The material part of the California statute, School Code, Sec. 5.500 reads as follows :

“Every employee of a school district of any type or class, who after having béen *385employed by the district for three complete consecutive school years in a position or positions requiring certification qualifications, is reelected for the next succeeding school year to a position requiring certification qualifications shall, except as hereinafter otherwise provided, at the commencement of said succeeding school year, be classified as and shall become a permanent employee of the district.”

In construing this Act it was held by the District Court of Appeals, Division 2, in Montgomery v. Board of Education of Los Angeles City, 137 Cal.App. 668, 31 P.2d 243, that a teacher did not acquire any rights as a permanent teacher by reason of her service prior to the adoption of the teacher tenure law.

In Merman v. Calistoga Joint Union High School District, 5 Cal.2d 438, 55 P.2d 195, the Supreme Court of California held that where a teacher had been employed for two school years, then resigned and was later employed for a term less than three years that she could not combine the two periods of employment and obtain tenure, and cited Montgomery v. Board of Education, supra, as authority for the holding.

In Freeman v. Medler, 46 N.M. 383, 129 P.2d 342, we construed Chap. 202, Laws of 1941, and held that where the school board had failed to serve notice on a teacher prior to the end of the school year such teacher had been employed for another year by operation of law. It was assumed that the Act was prospective only. The title of the Act is as follows:

“An Act Relating To The Employment And Discharge Of And Contracts With Teachers In The Public Schools Of New Mexico And Amending Section 20 of Chapter 73, Laws Of 1925, And Declaring An Emergency.”

In the opinion it is stated [46 N.M. 383, 129 P.2d 344]:

“As the title of the Act indicates, it had reference to the future employment of teachers, and the reference to existing contracts or employment was solely for the purpose of fixing the status of those affected by the act. * * * The statute is not made retroactive merely because it draws upon antecedent facts, or fixes the status of a person for the purpose of its operation. Cox v. Hart, 260 U.S. 427, 43 S.Ct. 154, 67 L.Ed. 332.”

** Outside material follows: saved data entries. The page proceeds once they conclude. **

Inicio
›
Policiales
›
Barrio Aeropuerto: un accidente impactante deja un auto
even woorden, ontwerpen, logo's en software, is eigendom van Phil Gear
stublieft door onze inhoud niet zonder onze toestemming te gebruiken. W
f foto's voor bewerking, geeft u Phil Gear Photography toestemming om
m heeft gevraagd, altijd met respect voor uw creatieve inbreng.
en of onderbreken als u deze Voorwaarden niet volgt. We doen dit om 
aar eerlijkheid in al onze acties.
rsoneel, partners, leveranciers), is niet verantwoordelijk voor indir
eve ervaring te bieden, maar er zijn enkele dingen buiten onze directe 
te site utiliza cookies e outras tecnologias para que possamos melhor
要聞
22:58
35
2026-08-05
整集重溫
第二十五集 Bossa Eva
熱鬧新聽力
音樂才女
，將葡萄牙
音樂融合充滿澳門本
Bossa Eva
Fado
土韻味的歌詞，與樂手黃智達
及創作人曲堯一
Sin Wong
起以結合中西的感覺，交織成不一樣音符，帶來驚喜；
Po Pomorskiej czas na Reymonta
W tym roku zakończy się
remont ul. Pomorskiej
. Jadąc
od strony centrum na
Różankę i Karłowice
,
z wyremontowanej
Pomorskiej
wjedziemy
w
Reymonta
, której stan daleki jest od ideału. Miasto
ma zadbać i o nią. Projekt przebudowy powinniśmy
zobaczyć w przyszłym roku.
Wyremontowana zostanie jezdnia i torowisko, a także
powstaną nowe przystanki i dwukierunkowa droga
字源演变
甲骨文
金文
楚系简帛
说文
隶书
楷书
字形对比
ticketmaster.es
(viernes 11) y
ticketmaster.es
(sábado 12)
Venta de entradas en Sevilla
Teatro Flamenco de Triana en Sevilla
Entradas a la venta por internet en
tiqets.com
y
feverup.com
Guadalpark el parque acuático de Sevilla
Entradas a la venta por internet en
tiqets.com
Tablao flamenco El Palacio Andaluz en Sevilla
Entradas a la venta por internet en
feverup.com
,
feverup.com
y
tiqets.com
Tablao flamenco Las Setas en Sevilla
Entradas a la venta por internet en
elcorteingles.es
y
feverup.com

The title of Chapter 60, Laws of 1943, which Chapter 125, Laws of 1945 amends, is as follows:

“A Bill Relating To The Employment And Discharge And Contracts. With Teachers In The Public Schools Of New Mexico And Amending Section 55-1111 Of The New Mexico Compiled Statutes Of 1941 Being Section 1, Chapter 202 Of The New Mexico Session Laws of 1941.”

*386The title of Chapter 125, Laws of 1945, is as follows:

“An Act To Amend Chapter 60 Of The New Mexico Session Laws Of 1943 (Sec. 55-1111 Supplement To New Mexico Statutes 1941 Annotated) Relating To The Employment And Discharge And Contracts With Teachers In The Public Schools Of New Mexico.”

We find nothing in the title of .either the 1943 or the 1945 Act to lead us to the conclusion that they are retroactive.

In our consideration of this case we have been mindful of the fact that the Act in question is remedial in its nature, but settled rules of construction and the Act itself require that we hold it to be prospective in its application and not retroactive. Therefore, the service of the defendant from 1925 to 1941 did not give her the status of a tenure teacher, and her service following her reemployment in 1945 was likewise insufficient to afford her the claimed status.

Our decision in this case is not to be construed as affecting the tenure status of any teacher that may have been acquired under the 1943 Act as it is not involved in this case.

In Stapleton v. Huff, 50 N.M. 208, 173 P.2d 612, the rights of a teacher having tenure under the 1943 Act are determined, but the claim that Stapleton had such status was not disputed.

In view of our disposition of the main question in the case we have not considered the other assignments of error.

The judgment appealed from will be reversed and the case remanded to the District Court with instructions to render judgment in accordance with the views herein expressed, and it is so ordered.

BRICE, C. J., and LUJAN, SADLER, and COMPTON, JJ., concur.